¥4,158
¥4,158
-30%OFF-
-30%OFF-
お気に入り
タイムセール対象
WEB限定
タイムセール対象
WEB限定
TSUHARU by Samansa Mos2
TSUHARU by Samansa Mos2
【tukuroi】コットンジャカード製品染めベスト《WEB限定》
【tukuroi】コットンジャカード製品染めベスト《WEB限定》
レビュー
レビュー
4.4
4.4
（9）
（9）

□ □ □ □

JOB.
Recast every line of the material above as a Markdown table with two columns, Row and Line, numbering each row in order and leaving out any blank lines.

SOLUTION TO THE PROBLEM.
| Row | Line |
|---|---|
| 1 | ¥4,158 |
| 2 | ¥4,158 |
| 3 | -30%OFF- |
| 4 | -30%OFF- |
| 5 | お気に入り |
| 6 | タイムセール対象 |
| 7 | WEB限定 |
| 8 | タイムセール対象 |
| 9 | WEB限定 |
| 10 | TSUHARU by Samansa Mos2 |
| 11 | TSUHARU by Samansa Mos2 |
| 12 | 【tukuroi】コットンジャカード製品染めベスト《WEB限定》 |
| 13 | 【tukuroi】コットンジャカード製品染めベスト《WEB限定》 |
| 14 | レビュー |
| 15 | レビュー |
| 16 | 4.4 |
| 17 | 4.4 |
| 18 | （9） |
| 19 | （9） |